The most recent arrivals are 10 tanks and nine Bradleys that were shipped to Charleston, S.C. and delivered in mid-July to Barnwell and a special defense facility in nearby Snelling, where the Army will see if any vehicles are repairable or whether parts can be decontaminated and salvaged, federal and state officials said. Portions of six other Bradleys were delivered in May, they said.

Another tank, a fire-damaged M1A1 belonging to the 24th Mechanized Infantry Division, was sent from Saudi Arabia to Barnwell in December.

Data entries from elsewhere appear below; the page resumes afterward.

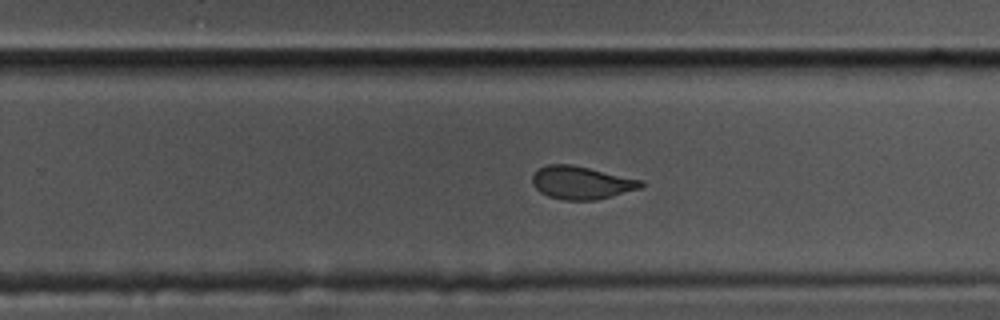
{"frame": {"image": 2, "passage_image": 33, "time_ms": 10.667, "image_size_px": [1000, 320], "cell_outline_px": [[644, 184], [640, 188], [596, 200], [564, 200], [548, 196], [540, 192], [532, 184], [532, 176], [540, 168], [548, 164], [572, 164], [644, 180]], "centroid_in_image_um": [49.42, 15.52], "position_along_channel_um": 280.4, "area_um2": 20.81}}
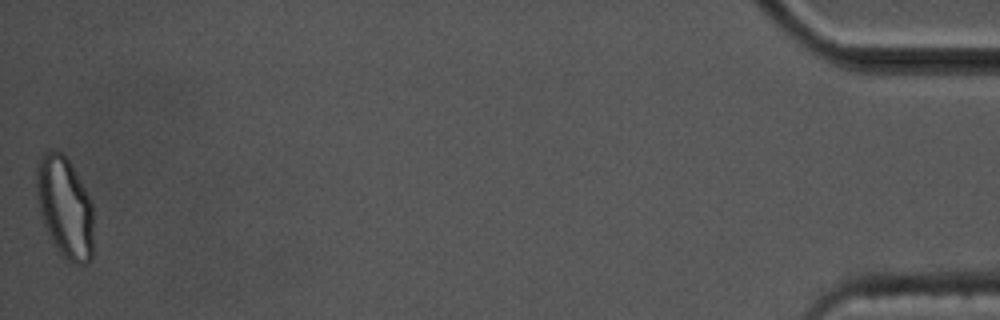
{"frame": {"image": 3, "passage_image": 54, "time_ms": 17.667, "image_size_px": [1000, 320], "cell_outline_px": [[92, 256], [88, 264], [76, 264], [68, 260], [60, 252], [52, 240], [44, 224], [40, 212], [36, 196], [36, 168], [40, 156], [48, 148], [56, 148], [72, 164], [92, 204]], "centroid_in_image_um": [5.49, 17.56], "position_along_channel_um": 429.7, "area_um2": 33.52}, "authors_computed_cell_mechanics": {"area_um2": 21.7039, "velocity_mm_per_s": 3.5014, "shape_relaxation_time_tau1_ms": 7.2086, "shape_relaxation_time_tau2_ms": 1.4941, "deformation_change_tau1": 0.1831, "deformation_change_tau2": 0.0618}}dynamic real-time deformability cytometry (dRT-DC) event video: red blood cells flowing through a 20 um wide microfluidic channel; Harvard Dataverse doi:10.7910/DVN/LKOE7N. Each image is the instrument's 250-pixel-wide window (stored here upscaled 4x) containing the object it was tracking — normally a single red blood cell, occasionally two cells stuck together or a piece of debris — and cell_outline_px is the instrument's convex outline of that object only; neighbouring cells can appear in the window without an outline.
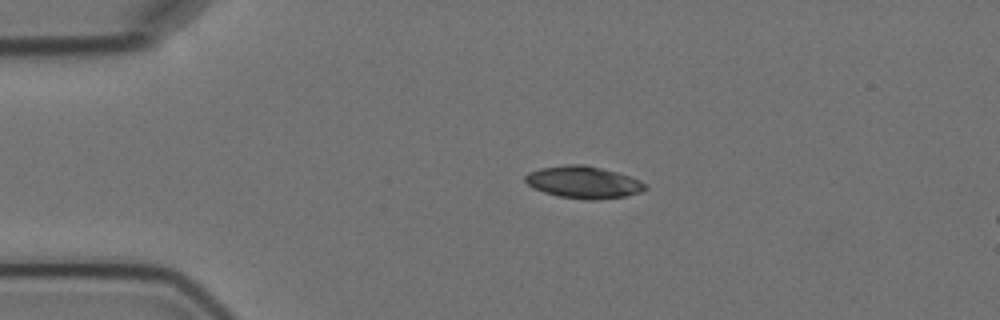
{"species": "Egyptian fruit bat (a non-hibernating species)", "species_latin": "Rousettus aegyptiacus", "temperature_condition": "cold", "stored_images_in_passage": 7, "camera_frame_rate_fps": 3000, "um_per_image_px": 0.085, "animal": {"sex": "female"}, "frame": {"image": 1, "passage_image": 1, "time_ms": 0.0, "image_size_px": [1000, 320], "cell_outline_px": [[648, 188], [644, 192], [624, 196], [596, 200], [592, 200], [560, 196], [544, 192], [532, 188], [524, 180], [524, 176], [528, 172], [540, 168], [564, 164], [584, 164], [616, 172], [640, 180]], "centroid_in_image_um": [49.58, 15.48], "position_along_channel_um": 35.4, "area_um2": 22.43}}
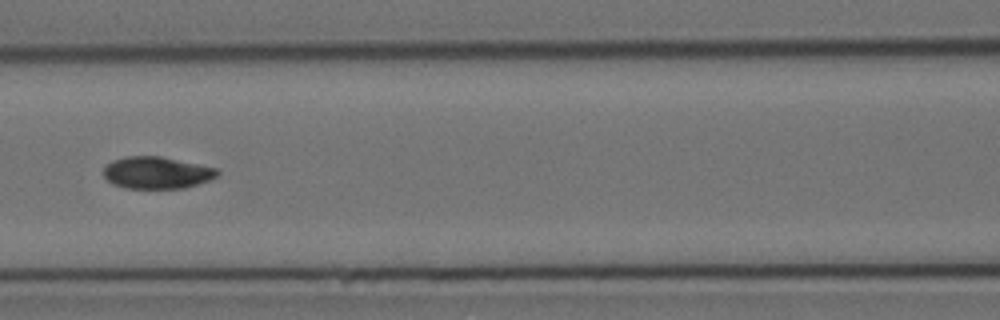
{"frame": {"image": 2, "passage_image": 4, "time_ms": 4.333, "image_size_px": [1000, 320], "cell_outline_px": [[220, 172], [216, 176], [208, 180], [184, 188], [124, 188], [112, 184], [104, 176], [104, 168], [112, 160], [124, 156], [160, 156], [216, 168]], "centroid_in_image_um": [13.28, 14.67], "position_along_channel_um": 153.3, "area_um2": 21.04}}
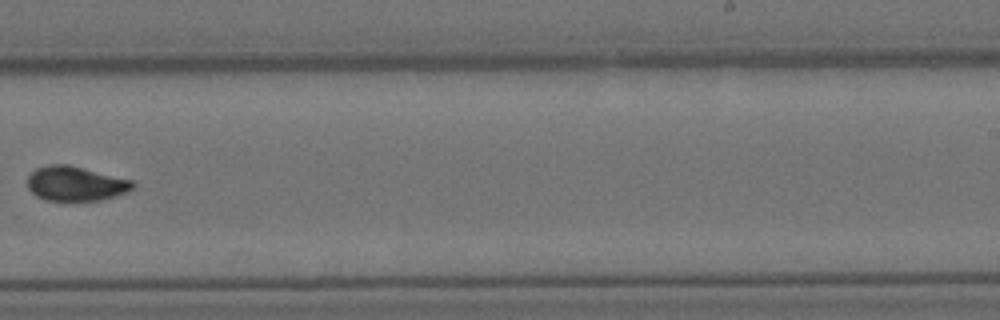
{"frame": {"image": 3, "passage_image": 7, "time_ms": 8.0, "image_size_px": [1000, 320], "cell_outline_px": [[136, 184], [128, 192], [100, 200], [44, 200], [36, 196], [28, 188], [28, 176], [36, 168], [48, 164], [68, 164], [132, 180]], "centroid_in_image_um": [6.41, 15.6], "position_along_channel_um": 282.6, "area_um2": 21.15}}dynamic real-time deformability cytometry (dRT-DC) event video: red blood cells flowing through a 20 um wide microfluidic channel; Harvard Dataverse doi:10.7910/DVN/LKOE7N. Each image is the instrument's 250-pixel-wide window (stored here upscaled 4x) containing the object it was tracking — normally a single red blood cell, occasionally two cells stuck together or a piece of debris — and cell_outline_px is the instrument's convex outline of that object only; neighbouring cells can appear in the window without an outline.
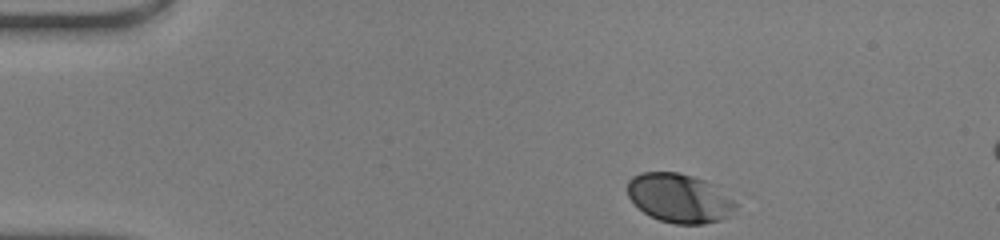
{"species": "human", "species_latin": "Homo sapiens", "temperature_condition": "warm", "stored_images_in_passage": 33, "camera_frame_rate_fps": 3000, "um_per_image_px": 0.085, "donor": {"sex": "male"}, "frame": {"image": 1, "passage_image": 1, "time_ms": 0.0, "image_size_px": [1000, 240], "cell_outline_px": [[740, 204], [728, 216], [720, 220], [704, 224], [676, 224], [660, 220], [644, 212], [628, 196], [628, 180], [632, 176], [640, 172], [680, 172], [716, 184]], "centroid_in_image_um": [57.8, 16.82], "position_along_channel_um": 27.2, "area_um2": 31.15}}
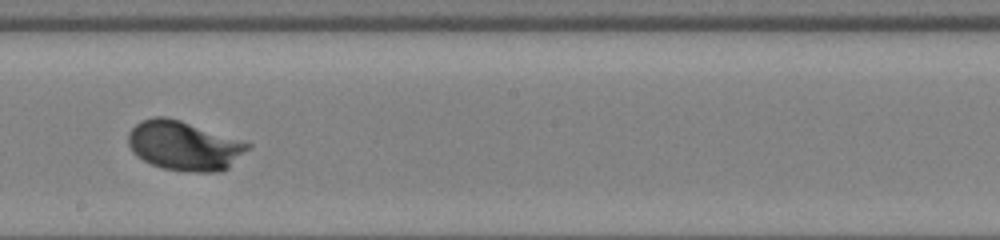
{"frame": {"image": 2, "passage_image": 21, "time_ms": 6.667, "image_size_px": [1000, 240], "cell_outline_px": [[252, 148], [228, 168], [220, 172], [188, 172], [164, 168], [152, 164], [136, 156], [132, 152], [128, 144], [128, 132], [140, 120], [156, 116], [164, 116], [180, 120], [252, 144]], "centroid_in_image_um": [15.65, 12.39], "position_along_channel_um": 232.5, "area_um2": 34.51}}
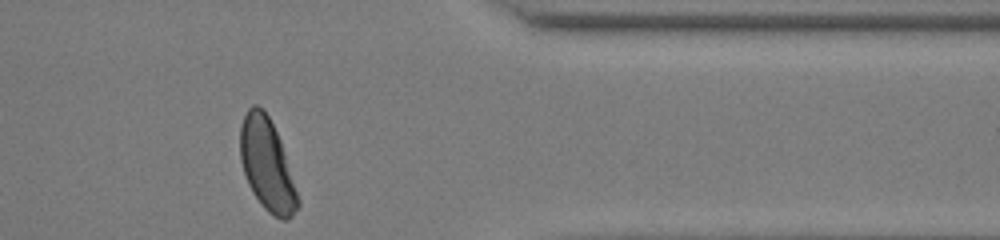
{"frame": {"image": 3, "passage_image": 33, "time_ms": 10.667, "image_size_px": [1000, 240], "cell_outline_px": [[300, 204], [292, 216], [288, 220], [280, 220], [268, 212], [264, 208], [252, 192], [248, 184], [240, 160], [240, 124], [248, 108], [252, 104], [256, 104], [264, 108], [280, 140], [300, 200]], "centroid_in_image_um": [22.68, 14.01], "position_along_channel_um": 388.7, "area_um2": 30.87}, "authors_computed_cell_mechanics": {"area_um2": 32.4836, "velocity_mm_per_s": 4.2837, "shape_relaxation_time_tau1_ms": 1.6767, "shape_relaxation_time_tau2_ms": null, "deformation_change_tau1": 0.1338, "deformation_change_tau2": null}}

The Hearst news organization first reported this month that vehicles hit by U.S. fire were delivered to Barnwell.

When the war ended Feb. 28, the Pentagon declared that no tanks had been lost to enemy or friendly fire, although Assistant Army Secretary Stephen K. Conver told Congress in March that losses among the 1,965 M1A1 tanks deployed to the gulf amounted to four "disabled" and four more that were "damaged but are repairable." Three of the 2,200 Bradleys sent to the gulf were "disabled," he said.

By mid-July, the Pentagon sent Congress an interim report, "Conduct of the Gulf Conflict," that confirmed for the first time, "While still under investigation, some number of tanks and other vehicles damaged or destroyed in the war may have been struck by fire from friendly forces."